Recommendation and Key Points of Analysis
Introducing a program based upon the NIHB will allow older adults to continue receiving oral care in their communities, with providers they are familiar with. Both the Nova Scotia (2021) and Canadian Dental Association (2010) have expressed the need for improved access to oral health care for older adults in discussion with both provincial and federal government decision makers. The Canadian Dental Association (2010) has also acknowledged the potential health risk of undiagnosed oral diseases (caries, periodontal disease, oral cancers), as well as the cost to the healthcare system if poor oral health remains for extensive periods.

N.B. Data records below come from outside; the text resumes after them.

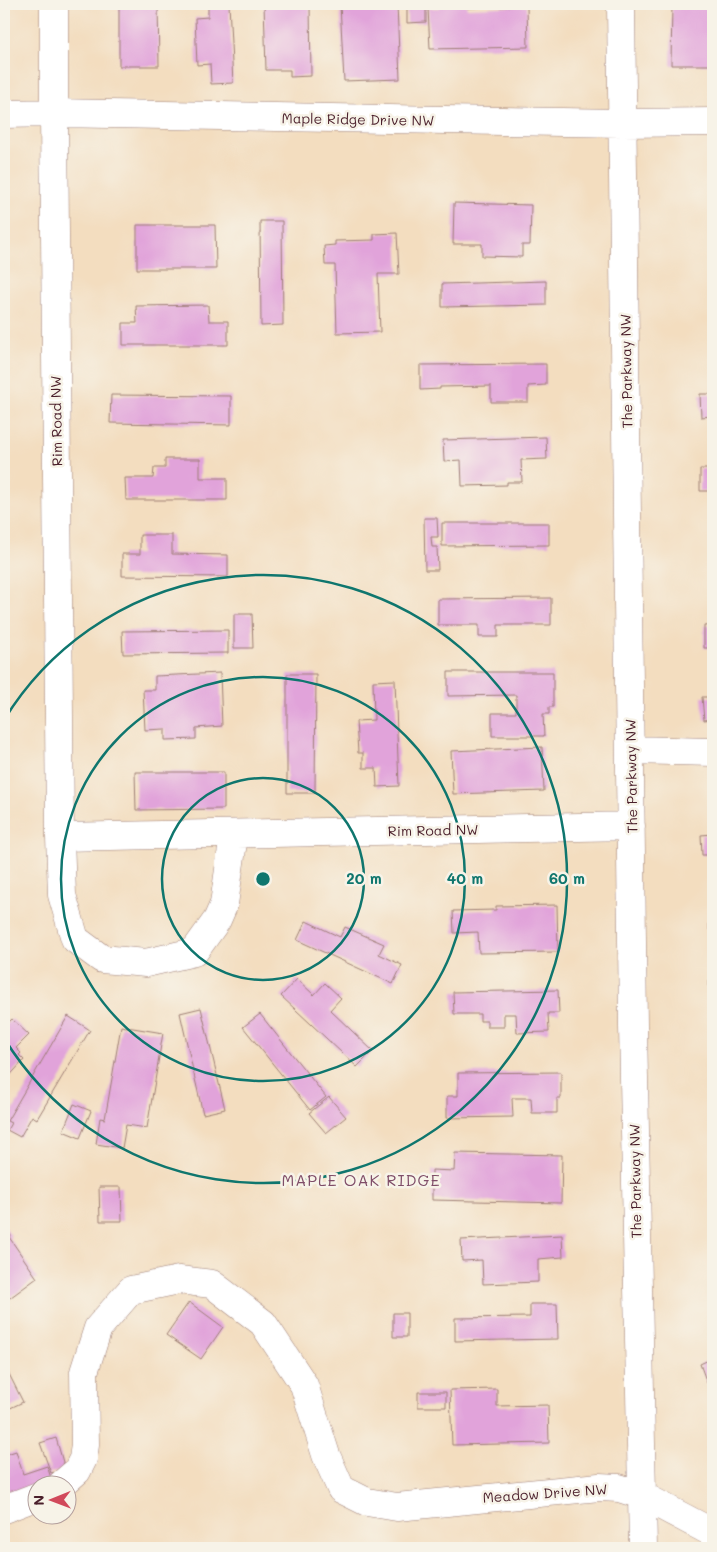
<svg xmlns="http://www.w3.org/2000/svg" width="717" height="1552" font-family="Mali,sans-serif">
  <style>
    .building { fill: #e1a3da }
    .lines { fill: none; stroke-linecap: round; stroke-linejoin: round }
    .minor-casing { stroke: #9e7e75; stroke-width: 29 }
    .minor { stroke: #fff; stroke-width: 28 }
    .ring { fill: none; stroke: #0f766e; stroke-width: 2.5 }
    .labels { text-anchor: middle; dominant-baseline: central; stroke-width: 5; stroke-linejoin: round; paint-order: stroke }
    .street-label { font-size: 14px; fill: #4a1f2b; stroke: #f7f3e8 }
    .quarter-label { font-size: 16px; letter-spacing: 1px; fill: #7f4d68; stroke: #f7f3e8 }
    .centre { fill: #0f766e; stroke: #f7f3e8; stroke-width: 2.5 }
    .ring-label { font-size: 15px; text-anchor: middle; font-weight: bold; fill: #0f766e; stroke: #f7f3e8; stroke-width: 5; stroke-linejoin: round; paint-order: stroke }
  </style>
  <rect width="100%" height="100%" fill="#f7f3e8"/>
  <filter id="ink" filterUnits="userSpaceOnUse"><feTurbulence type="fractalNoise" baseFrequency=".02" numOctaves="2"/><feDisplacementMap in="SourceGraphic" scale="10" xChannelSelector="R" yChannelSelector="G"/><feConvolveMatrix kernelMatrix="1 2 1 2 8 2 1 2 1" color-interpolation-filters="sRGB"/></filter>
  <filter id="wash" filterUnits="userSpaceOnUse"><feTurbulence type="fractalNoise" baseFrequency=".0096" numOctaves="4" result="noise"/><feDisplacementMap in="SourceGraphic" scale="20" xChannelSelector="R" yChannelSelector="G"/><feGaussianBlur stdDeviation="1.12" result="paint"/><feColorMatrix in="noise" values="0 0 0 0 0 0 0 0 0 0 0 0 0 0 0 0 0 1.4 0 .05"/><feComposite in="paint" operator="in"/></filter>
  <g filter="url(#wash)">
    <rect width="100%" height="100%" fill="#f3ddbf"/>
    <g id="blocks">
      <path class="building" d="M 119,4 L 158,4 L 159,66 L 119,66 Z
        M 208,4 L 229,4 L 233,83 L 211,84 L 210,64 L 197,65 L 195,18 L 208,17 Z
        M 264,4 L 310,4 L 311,76 L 290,77 L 290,70 L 266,70 Z
        M 340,4 L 397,4 L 400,79 L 344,81 Z
        M 407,4 L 426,4 L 426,22 L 407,23 Z
        M 439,4 L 466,4 L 467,8 L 527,6 L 528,47 L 430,49 L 428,8 L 440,8 Z
        M 672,4 L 713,4 L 713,65 L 671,65 Z
        M 454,203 L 531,205 L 530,245 L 522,245 L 522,257 L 482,256 L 482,244 L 453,244 Z
        M 260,221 L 282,221 L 283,325 L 261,326 Z
        M 137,225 L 215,225 L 216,269 L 137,269 Z
        M 397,233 L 399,274 L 378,274 L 380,332 L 337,333 L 335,265 L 325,265 L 324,246 L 335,245 L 335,241 L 374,240 L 374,234 Z
        M 546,281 L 546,305 L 442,307 L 442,284 Z
        M 208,305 L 209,321 L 228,321 L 228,345 L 123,345 L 123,323 L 137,323 L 136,306 Z
        M 546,364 L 546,385 L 528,386 L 528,402 L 491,402 L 491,386 L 440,387 L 440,389 L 420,390 L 420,365 Z
        M 700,394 L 713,394 L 713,416 L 701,417 Z
        M 111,395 L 231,396 L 231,425 L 110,423 Z
        M 546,437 L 547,459 L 521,460 L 522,482 L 507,482 L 507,485 L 462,486 L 461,460 L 444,461 L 443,440 Z
        M 165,459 L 200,459 L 200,478 L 227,478 L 227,500 L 126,500 L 125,478 L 153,478 L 154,468 L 165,468 Z
        M 700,469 L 713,469 L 713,491 L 700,491 Z
        M 424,518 L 437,518 L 438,537 L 431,537 L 432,547 L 437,547 L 438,570 L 425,570 Z
        M 442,523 L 549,523 L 549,545 L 442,546 Z
        M 140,535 L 172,535 L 172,554 L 228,555 L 228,577 L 122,576 L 122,554 L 140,554 Z
        M 551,598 L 551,625 L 498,625 L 498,637 L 479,637 L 479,625 L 438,625 L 438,599 Z
        M 234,614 L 252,614 L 253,648 L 234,648 Z
        M 713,625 L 713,648 L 704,648 L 704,626 Z
        M 228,630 L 228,653 L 123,654 L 122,631 Z
        M 448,672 L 553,672 L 553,707 L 549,707 L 549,714 L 543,714 L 544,736 L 492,736 L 492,713 L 516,713 L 516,695 L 448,696 Z
        M 220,673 L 222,726 L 196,728 L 196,739 L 165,740 L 165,729 L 145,730 L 143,690 L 155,690 L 155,676 Z
        M 287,674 L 316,674 L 315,793 L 287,793 Z
        M 395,680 L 399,786 L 377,787 L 376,768 L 363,768 L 363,753 L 358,753 L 356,721 L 374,720 L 373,681 Z
        M 702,697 L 713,697 L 713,719 L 704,720 Z
        M 542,747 L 544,791 L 453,794 L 451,751 Z
        M 135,772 L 224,772 L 224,809 L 136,810 Z
        M 713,834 L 713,855 L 702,855 L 701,835 Z
        M 557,905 L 558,952 L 479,953 L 478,932 L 454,933 L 453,911 L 496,910 L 496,906 Z
        M 713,906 L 713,930 L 709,930 L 709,907 Z
        M 306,921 L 340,937 L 345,927 L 384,944 L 379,954 L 402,965 L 393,984 L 297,940 Z
        M 297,979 L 314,995 L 325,983 L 341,998 L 330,1010 L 373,1051 L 357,1067 L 281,996 Z
        M 709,981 L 713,981 L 713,1003 L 709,1003 Z
        M 558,990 L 559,1013 L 548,1013 L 549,1032 L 517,1033 L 516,1014 L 504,1014 L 504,1027 L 487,1027 L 487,1021 L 480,1021 L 480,1014 L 454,1014 L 453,992 Z
        M 201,1008 L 225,1109 L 203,1114 L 180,1013 Z
        M 260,1014 L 326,1097 L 310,1110 L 243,1027 Z
        M 68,1016 L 90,1030 L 37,1119 L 32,1116 L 20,1137 L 7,1130 L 11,1123 L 7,1121 Z
        M 12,1019 L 29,1035 L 16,1048 L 21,1053 L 19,1055 L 24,1060 L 4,1082 L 4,1027 Z
        M 121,1026 L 163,1033 L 147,1128 L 126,1125 L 122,1148 L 96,1144 L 100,1118 L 105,1119 Z
        M 561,1072 L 561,1098 L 557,1098 L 557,1113 L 532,1113 L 531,1098 L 512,1098 L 513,1117 L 447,1118 L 447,1096 L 458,1096 L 458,1073 Z
        M 329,1097 L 346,1117 L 326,1133 L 309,1113 Z
        M 711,1100 L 713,1100 L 713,1122 L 711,1122 Z
        M 74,1104 L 91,1111 L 80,1138 L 63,1131 Z
        M 455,1153 L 562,1155 L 561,1203 L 432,1200 L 432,1170 L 454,1171 Z
        M 711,1179 L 713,1179 L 713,1203 L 711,1203 Z
        M 99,1187 L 121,1187 L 122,1221 L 100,1221 Z
        M 4,1225 L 11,1236 L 9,1237 L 37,1278 L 7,1300 L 4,1295 Z
        M 562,1235 L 563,1257 L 538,1259 L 538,1282 L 483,1284 L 482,1260 L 462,1261 L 461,1240 Z
        M 189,1302 L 223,1327 L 201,1359 L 166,1335 Z
        M 530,1304 L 557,1304 L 558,1339 L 455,1341 L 455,1318 L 530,1317 Z
        M 393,1313 L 407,1313 L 407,1337 L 393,1337 Z
        M 713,1358 L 713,1380 L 707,1383 L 700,1364 Z
        M 7,1370 L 23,1402 L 4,1411 L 4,1372 Z
        M 497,1389 L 497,1406 L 548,1405 L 549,1443 L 452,1445 L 450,1390 Z
        M 418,1392 L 446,1392 L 446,1407 L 418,1407 Z
        M 56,1438 L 65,1469 L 51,1473 L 40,1443 Z
        M 16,1451 L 23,1474 L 47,1466 L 53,1484 L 38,1484 L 4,1502 L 4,1455 Z"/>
    </g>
  </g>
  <g filter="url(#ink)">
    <use href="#blocks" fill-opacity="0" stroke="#9e7e75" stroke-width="1"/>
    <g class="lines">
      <defs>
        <path id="minor" d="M 54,4 L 54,113 L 60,837 L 631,826
          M 621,4 L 633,1026 L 643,1548
          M 4,114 L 54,113 L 622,123 L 713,122
          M 631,750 L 713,752
          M 60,837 L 62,895 L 75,939 L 102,959 L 146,963 L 194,952 L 217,920 L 224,904 L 234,835
          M 62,1484 L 77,1471 L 83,1459 L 85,1445 L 84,1372 L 98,1328 L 131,1290 L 179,1280 L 212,1284 L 263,1323 L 304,1385 L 326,1455 L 341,1489 L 367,1502 L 397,1507 L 599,1487 L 619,1488 L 641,1495 L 713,1533
          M 4,1509 L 38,1496"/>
      </defs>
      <use href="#minor" class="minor-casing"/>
      <use href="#minor" class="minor"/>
    </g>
  </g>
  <g class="ring">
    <circle cx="263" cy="879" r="101"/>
    <circle cx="263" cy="879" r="202"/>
    <path d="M4 720A304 304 0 1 1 4 1038"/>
  </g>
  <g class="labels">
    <g class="street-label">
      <text transform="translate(358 119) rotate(1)">Maple Ridge Drive NW</text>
      <text transform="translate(626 371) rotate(-91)">The Parkway NW</text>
      <text transform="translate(56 421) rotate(-91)">Rim Road NW</text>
      <text transform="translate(631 776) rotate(-91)">The Parkway NW</text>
      <text transform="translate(433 830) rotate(-1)">Rim Road NW</text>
      <text transform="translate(635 1181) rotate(-91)">The Parkway NW</text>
      <text transform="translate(545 1493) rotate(-4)">Meadow Drive NW</text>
    </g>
    <g class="quarter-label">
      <text x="361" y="1179">MAPLE OAK RIDGE</text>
    </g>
  </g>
  <circle cx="263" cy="879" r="8" class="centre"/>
  <g class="ring-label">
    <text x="364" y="884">20 m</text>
    <text x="465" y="884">40 m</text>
    <text x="567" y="884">60 m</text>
  </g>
  <rect width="717" height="1552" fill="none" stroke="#f7f3e8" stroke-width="20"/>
  <g transform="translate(52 1500) rotate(269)"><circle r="24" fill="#f7f3e8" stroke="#b29e9c"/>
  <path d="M0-4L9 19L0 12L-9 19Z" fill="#d1495b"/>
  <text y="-8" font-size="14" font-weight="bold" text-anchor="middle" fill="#4a1f2b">N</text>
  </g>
</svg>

Utilizing the 3I’s framework (Gauvin, F., 2014) the stakeholders with interest in this potential policy solution are older adults, dental providers, geriatric specialists and provincial governments. Older adults stand to benefit the most from creation of this policy. They would receive financial support for costly preventative oral care. The provincial government would bear majority of the cost for this policy, with a potential return on investment by older adults thriving within their community. Publicly funded programs such as the NIHB require significant work for dental providers, however many dental professionals acknowledge the need and advocate for funding on many stakeholder levels. The important ideas surrounding this policy include several factors. Canada’s older adults population continues to grow, putting a strain on the healthcare system, which this policy aims to alleviate. There is a growing body of knowledge surrounding the bidirectional link between oral health and systemic health, which creates a greater need for oral health to be included within Canada’s healthcare coverage, especially for vulnerable populations such as older adults. Healthcare spending is determined by the institution of individual Provinces & Territories. Nova Scotia has already acknowledged and places emphasis on oral health by participating in the NIHB program, as well as funding a children’s oral health program. By funding an oral health policy for older adults Nova Scotia can continue to set precedence for oral healthcare throughout Canada.

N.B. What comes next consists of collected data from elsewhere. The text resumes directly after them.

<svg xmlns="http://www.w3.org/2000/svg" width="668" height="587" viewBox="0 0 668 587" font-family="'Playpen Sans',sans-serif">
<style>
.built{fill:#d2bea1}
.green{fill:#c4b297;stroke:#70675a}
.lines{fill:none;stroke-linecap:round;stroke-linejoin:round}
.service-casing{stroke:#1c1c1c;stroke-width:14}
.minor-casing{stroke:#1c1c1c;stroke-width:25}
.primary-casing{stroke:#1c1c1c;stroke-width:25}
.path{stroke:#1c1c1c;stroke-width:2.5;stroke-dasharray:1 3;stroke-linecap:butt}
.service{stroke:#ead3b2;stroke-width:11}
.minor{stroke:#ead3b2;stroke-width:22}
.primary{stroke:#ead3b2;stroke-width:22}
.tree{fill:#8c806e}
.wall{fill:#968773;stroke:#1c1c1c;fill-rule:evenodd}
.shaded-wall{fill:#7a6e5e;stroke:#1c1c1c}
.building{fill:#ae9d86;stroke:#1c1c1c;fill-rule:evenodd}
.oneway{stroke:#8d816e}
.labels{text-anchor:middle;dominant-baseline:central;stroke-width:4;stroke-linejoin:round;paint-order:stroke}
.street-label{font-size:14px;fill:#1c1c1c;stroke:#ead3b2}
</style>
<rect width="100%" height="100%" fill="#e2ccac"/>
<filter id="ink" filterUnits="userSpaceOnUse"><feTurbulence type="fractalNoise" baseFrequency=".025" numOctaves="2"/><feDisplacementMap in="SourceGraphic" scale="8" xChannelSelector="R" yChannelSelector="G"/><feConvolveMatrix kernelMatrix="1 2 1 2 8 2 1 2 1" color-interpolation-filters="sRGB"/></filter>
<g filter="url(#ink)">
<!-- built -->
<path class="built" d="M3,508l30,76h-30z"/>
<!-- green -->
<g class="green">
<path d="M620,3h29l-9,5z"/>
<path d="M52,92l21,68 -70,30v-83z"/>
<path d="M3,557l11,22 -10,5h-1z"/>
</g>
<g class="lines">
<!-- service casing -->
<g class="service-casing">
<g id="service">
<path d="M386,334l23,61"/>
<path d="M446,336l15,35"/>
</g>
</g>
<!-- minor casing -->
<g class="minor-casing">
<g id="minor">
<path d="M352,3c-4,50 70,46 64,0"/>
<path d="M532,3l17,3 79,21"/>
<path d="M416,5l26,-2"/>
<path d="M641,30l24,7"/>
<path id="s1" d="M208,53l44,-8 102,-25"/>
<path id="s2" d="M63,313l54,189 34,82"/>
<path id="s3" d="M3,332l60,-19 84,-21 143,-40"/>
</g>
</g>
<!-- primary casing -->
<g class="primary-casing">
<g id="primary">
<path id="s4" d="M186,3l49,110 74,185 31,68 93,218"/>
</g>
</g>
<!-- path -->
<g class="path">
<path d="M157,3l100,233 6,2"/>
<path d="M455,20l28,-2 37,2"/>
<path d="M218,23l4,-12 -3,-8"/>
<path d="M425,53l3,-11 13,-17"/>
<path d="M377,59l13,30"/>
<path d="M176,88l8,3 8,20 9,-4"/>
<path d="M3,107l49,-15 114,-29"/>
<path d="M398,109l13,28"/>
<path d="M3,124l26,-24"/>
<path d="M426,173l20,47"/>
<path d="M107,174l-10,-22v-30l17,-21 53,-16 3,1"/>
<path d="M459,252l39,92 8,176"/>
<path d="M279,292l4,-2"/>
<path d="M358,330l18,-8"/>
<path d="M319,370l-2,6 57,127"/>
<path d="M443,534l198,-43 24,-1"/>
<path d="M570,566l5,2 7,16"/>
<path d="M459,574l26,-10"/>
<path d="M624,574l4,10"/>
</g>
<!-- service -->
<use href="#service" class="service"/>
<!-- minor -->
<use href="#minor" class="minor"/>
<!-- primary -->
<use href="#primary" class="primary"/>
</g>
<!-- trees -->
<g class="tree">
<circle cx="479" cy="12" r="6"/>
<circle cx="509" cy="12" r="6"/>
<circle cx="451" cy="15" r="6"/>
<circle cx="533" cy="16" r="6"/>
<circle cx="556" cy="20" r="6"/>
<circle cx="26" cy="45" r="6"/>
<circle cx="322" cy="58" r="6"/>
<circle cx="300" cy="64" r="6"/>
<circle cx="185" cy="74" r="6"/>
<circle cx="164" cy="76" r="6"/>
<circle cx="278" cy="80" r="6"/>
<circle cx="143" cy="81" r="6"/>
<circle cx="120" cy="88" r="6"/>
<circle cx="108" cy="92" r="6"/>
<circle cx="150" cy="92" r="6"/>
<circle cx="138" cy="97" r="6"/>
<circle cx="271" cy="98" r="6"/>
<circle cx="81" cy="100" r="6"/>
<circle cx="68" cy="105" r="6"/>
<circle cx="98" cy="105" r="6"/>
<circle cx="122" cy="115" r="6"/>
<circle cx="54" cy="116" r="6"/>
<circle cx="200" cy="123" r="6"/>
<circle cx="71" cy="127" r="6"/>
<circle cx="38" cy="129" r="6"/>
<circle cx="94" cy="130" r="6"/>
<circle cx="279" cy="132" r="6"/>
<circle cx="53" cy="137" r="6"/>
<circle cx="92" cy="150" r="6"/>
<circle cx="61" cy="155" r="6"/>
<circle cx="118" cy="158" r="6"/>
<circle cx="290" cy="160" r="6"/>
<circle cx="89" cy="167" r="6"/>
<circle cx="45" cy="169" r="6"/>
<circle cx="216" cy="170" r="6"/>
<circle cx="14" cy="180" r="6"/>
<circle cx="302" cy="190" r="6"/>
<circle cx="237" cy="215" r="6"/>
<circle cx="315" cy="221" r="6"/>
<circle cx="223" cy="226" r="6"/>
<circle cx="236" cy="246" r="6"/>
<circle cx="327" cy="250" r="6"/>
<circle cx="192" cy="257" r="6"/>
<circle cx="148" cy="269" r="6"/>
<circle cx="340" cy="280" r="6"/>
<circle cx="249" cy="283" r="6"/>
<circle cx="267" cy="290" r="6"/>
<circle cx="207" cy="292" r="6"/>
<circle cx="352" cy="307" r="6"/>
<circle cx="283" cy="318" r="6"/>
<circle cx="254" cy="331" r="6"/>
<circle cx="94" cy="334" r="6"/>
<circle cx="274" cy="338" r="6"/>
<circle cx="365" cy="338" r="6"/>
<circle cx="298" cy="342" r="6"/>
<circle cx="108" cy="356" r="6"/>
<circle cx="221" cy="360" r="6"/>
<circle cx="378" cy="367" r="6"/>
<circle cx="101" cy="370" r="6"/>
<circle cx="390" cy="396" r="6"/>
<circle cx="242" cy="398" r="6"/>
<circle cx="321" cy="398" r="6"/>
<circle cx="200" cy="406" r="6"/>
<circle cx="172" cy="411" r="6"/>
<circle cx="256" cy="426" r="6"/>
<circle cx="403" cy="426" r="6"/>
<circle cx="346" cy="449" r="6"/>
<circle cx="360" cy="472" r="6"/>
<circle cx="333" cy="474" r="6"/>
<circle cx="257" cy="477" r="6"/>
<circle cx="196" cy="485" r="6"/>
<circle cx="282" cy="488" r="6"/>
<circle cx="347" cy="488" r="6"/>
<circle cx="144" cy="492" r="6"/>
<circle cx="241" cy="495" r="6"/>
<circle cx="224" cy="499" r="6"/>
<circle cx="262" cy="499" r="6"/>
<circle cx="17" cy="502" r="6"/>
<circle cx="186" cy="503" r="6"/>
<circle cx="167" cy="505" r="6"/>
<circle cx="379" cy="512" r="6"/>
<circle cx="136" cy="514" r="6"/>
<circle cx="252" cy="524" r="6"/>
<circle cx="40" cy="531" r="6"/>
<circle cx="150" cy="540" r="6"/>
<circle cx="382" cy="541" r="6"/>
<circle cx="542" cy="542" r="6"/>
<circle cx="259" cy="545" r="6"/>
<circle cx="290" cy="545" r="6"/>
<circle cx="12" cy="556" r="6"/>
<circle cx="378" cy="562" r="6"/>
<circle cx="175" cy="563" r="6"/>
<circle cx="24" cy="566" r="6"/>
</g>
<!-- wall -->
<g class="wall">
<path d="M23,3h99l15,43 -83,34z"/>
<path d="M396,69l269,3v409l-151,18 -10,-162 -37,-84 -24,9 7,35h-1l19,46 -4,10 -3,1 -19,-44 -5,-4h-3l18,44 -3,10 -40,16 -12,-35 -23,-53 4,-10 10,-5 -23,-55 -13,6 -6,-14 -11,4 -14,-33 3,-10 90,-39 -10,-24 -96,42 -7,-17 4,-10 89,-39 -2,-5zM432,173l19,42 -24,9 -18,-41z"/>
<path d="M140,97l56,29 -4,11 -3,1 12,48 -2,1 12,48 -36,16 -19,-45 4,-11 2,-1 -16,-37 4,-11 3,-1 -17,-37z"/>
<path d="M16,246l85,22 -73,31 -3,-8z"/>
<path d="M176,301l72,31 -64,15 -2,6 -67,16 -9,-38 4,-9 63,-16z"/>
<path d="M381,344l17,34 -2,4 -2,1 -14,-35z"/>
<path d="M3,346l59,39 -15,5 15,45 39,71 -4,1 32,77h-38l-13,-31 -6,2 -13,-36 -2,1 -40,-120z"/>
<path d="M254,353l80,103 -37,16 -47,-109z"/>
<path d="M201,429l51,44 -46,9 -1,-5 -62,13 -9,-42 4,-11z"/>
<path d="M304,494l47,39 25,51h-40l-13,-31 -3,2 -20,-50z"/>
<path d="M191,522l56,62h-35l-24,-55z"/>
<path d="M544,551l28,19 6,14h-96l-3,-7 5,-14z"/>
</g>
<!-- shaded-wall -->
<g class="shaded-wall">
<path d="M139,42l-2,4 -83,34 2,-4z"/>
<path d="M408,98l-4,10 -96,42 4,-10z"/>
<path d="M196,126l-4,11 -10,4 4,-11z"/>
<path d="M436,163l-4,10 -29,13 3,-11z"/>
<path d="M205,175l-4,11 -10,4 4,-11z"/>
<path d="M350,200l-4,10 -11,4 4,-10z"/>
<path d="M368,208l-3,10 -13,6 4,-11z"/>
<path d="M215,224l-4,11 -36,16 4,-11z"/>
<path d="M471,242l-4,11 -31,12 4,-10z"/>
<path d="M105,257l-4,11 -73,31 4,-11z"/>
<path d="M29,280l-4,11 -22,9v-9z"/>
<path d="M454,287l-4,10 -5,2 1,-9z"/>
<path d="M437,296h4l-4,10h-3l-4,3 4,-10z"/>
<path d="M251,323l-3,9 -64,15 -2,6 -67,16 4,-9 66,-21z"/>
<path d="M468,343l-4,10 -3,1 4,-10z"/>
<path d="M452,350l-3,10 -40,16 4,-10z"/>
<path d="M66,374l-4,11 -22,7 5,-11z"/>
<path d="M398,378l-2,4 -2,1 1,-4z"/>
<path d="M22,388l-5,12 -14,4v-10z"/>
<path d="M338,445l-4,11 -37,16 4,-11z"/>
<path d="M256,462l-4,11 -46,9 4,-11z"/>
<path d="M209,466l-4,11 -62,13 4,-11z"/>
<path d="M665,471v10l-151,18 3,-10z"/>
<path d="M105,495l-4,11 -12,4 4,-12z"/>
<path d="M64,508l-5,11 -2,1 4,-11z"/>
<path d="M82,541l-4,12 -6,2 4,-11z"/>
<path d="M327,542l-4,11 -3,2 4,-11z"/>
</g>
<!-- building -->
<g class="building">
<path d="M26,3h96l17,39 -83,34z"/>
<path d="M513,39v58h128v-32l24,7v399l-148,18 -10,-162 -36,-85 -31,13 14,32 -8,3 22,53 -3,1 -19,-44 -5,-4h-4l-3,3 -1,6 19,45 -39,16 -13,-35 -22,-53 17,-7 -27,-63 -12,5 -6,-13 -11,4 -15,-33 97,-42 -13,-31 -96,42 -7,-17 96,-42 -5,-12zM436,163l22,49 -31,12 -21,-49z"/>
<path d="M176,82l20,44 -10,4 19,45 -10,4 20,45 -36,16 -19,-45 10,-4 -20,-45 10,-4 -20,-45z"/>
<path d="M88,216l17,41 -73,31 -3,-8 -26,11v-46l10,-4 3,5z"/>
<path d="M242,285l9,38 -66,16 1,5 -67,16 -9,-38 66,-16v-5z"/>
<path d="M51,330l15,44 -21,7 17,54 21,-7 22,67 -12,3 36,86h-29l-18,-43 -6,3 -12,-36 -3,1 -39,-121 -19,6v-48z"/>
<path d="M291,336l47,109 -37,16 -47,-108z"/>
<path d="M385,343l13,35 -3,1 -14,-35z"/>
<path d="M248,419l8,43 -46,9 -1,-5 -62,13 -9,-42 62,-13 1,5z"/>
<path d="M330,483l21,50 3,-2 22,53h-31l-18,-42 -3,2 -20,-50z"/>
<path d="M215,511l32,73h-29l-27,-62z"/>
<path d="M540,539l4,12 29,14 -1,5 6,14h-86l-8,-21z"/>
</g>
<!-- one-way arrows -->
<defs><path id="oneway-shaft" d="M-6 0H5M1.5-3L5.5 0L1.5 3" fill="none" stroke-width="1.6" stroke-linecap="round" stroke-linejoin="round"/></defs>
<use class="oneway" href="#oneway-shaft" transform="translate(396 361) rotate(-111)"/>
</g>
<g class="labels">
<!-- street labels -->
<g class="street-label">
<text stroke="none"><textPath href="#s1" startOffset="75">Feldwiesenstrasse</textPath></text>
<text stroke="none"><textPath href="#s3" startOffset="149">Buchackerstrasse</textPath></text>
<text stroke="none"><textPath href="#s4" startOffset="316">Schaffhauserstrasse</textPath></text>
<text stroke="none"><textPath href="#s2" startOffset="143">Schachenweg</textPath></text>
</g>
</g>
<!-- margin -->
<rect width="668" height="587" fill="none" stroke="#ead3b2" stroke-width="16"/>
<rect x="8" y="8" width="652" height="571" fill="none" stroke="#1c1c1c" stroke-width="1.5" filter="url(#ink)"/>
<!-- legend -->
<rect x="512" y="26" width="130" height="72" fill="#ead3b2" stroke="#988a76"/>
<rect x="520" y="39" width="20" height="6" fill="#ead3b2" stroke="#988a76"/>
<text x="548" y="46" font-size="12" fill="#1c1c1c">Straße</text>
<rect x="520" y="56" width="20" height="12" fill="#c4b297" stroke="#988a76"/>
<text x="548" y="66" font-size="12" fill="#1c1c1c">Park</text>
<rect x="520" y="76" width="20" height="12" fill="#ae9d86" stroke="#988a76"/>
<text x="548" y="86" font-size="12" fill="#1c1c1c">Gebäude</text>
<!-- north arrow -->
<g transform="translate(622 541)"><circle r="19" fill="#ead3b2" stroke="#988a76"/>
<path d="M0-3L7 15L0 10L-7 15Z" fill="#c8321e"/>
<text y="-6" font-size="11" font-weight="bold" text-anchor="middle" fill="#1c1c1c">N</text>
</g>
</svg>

Potential opposition may come from provincial government as the primary financial stakeholder. All stakeholders will need to understand the importance of oral health, its relation to systemic health, particularly within older adults and the potential savings to the primary healthcare system.
Conclusion
This policy problem aims to bring awareness to the importance of adequate oral health care for all groups of the public, specifically older adults. Older adults need improved access to oral health care for many reasons. Including the substantial impact poor oral health has on systemic health and the impact it can have on keeping older adults residing and thriving withing their communities. By funding a provincial program similar to the NIHB, older adults will be able to receive timely oral care to maintain their oral health, to benefit their systemic health.